Whatever appears in the records, retype it exactly, except for the pictures.

--- START ---

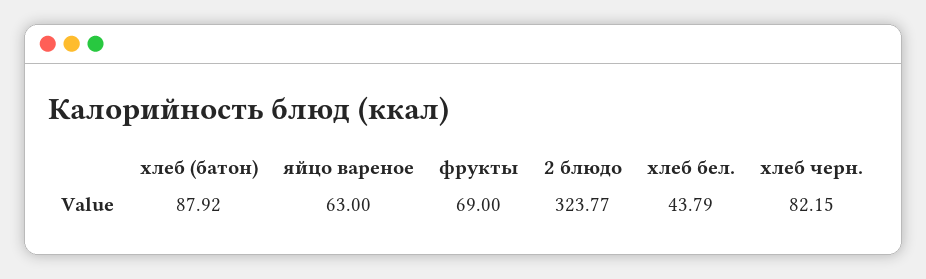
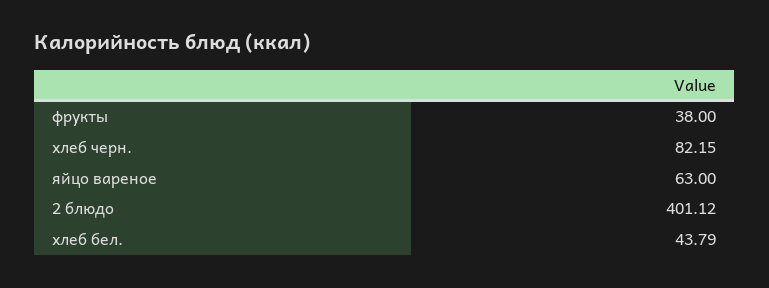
  {
-   "хлеб (батон)": 87.92,
    "яйцо вареное": 63,
-   "фрукты": 69,
+   "фрукты": 38,
-   "2 блюдо": 323.77,
+   "2 блюдо": 401.12,
    "хлеб бел.": 43.79,
    "хлеб черн.": 82.15
  }

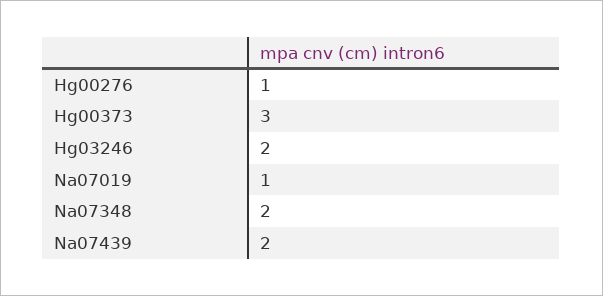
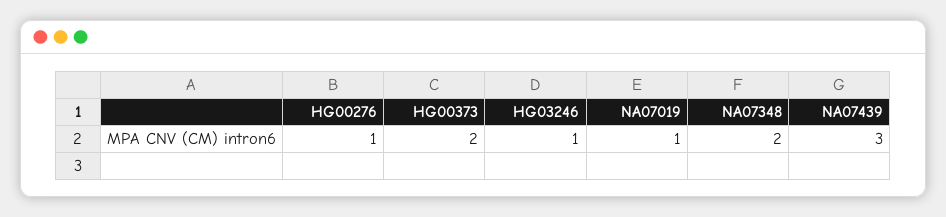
  {
    "Hg00276": 1,
-   "Hg00373": 3,
+   "Hg00373": 2,
-   "Hg03246": 2,
+   "Hg03246": 1,
    "Na07019": 1,
    "Na07348": 2,
-   "Na07439": 2
+   "Na07439": 3
  }

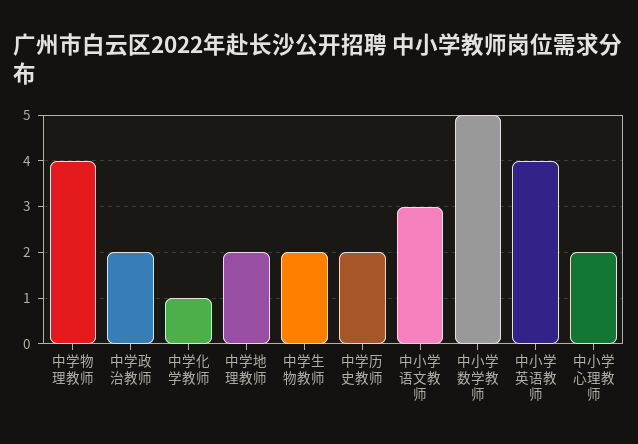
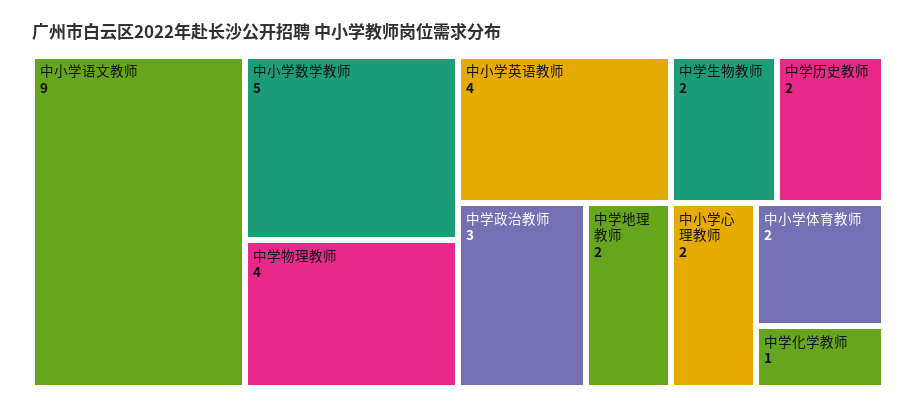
  {
    "中学物理教师": 4,
-   "中学政治教师": 2,
+   "中学政治教师": 3,
    "中学化学教师": 1,
    "中学地理教师": 2,
    "中学生物教师": 2,
    "中学历史教师": 2,
-   "中小学语文教师": 3,
+   "中小学语文教师": 9,
    "中小学数学教师": 5,
    "中小学英语教师": 4,
-   "中小学心理教师": 2
+   "中小学心理教师": 2,
+   "中小学体育教师": 2
  }

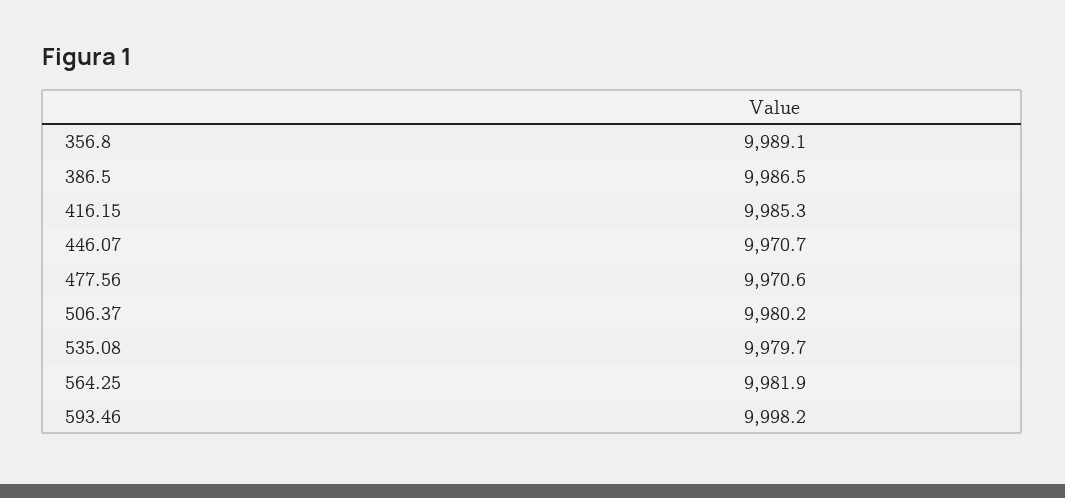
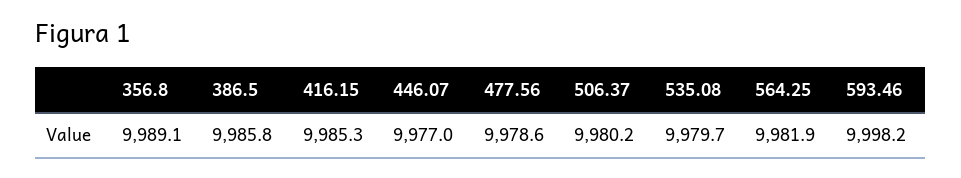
  {
    "356.8": 9989.1,
-   "386.5": 9986.5,
+   "386.5": 9985.8,
    "416.15": 9985.3,
-   "446.07": 9970.7,
+   "446.07": 9977,
-   "477.56": 9970.6,
+   "477.56": 9978.6,
    "506.37": 9980.2,
    "535.08": 9979.7,
    "564.25": 9981.9,
    "593.46": 9998.2
  }

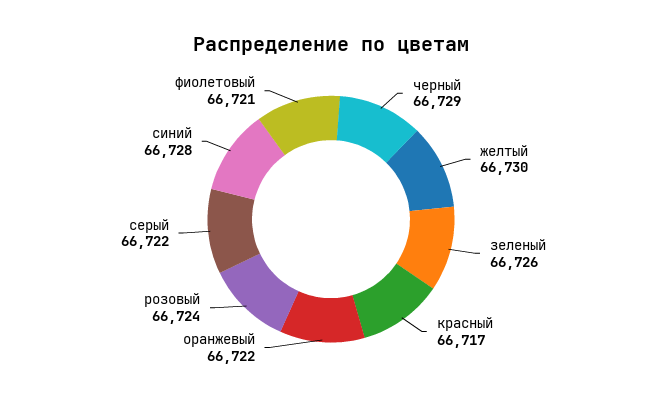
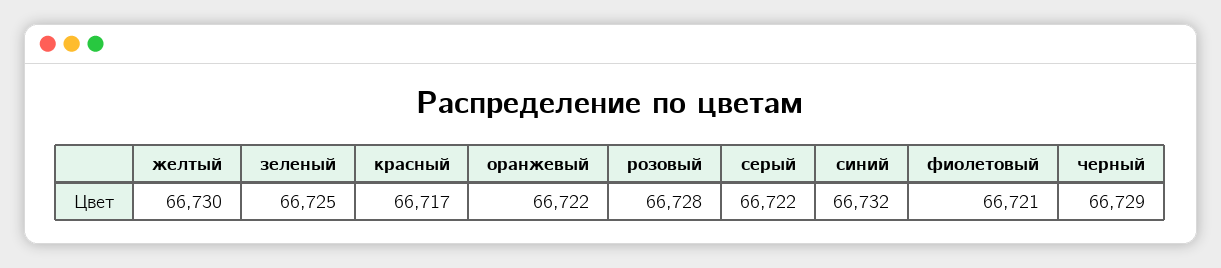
  {
    "черный": 66729,
    "желтый": 66730,
-   "зеленый": 66726,
+   "зеленый": 66725,
    "красный": 66717,
    "оранжевый": 66722,
-   "розовый": 66724,
+   "розовый": 66728,
    "серый": 66722,
-   "синий": 66728,
+   "синий": 66732,
    "фиолетовый": 66721
  }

--- END ---

▶ SOLUTION TO THIS EXERCISE:
  {
-   "хлеб (батон)": 87.92,
    "яйцо вареное": 63,
-   "фрукты": 69,
+   "фрукты": 38,
-   "2 блюдо": 323.77,
+   "2 блюдо": 401.12,
    "хлеб бел.": 43.79,
    "хлеб черн.": 82.15
  }

  {
    "Hg00276": 1,
-   "Hg00373": 3,
+   "Hg00373": 2,
-   "Hg03246": 2,
+   "Hg03246": 1,
    "Na07019": 1,
    "Na07348": 2,
-   "Na07439": 2
+   "Na07439": 3
  }

  {
    "中学物理教师": 4,
-   "中学政治教师": 2,
+   "中学政治教师": 3,
    "中学化学教师": 1,
    "中学地理教师": 2,
    "中学生物教师": 2,
    "中学历史教师": 2,
-   "中小学语文教师": 3,
+   "中小学语文教师": 9,
    "中小学数学教师": 5,
    "中小学英语教师": 4,
-   "中小学心理教师": 2
+   "中小学心理教师": 2,
+   "中小学体育教师": 2
  }

  {
    "356.8": 9989.1,
-   "386.5": 9986.5,
+   "386.5": 9985.8,
    "416.15": 9985.3,
-   "446.07": 9970.7,
+   "446.07": 9977,
-   "477.56": 9970.6,
+   "477.56": 9978.6,
    "506.37": 9980.2,
    "535.08": 9979.7,
    "564.25": 9981.9,
    "593.46": 9998.2
  }

  {
    "черный": 66729,
    "желтый": 66730,
-   "зеленый": 66726,
+   "зеленый": 66725,
    "красный": 66717,
    "оранжевый": 66722,
-   "розовый": 66724,
+   "розовый": 66728,
    "серый": 66722,
-   "синий": 66728,
+   "синий": 66732,
    "фиолетовый": 66721
  }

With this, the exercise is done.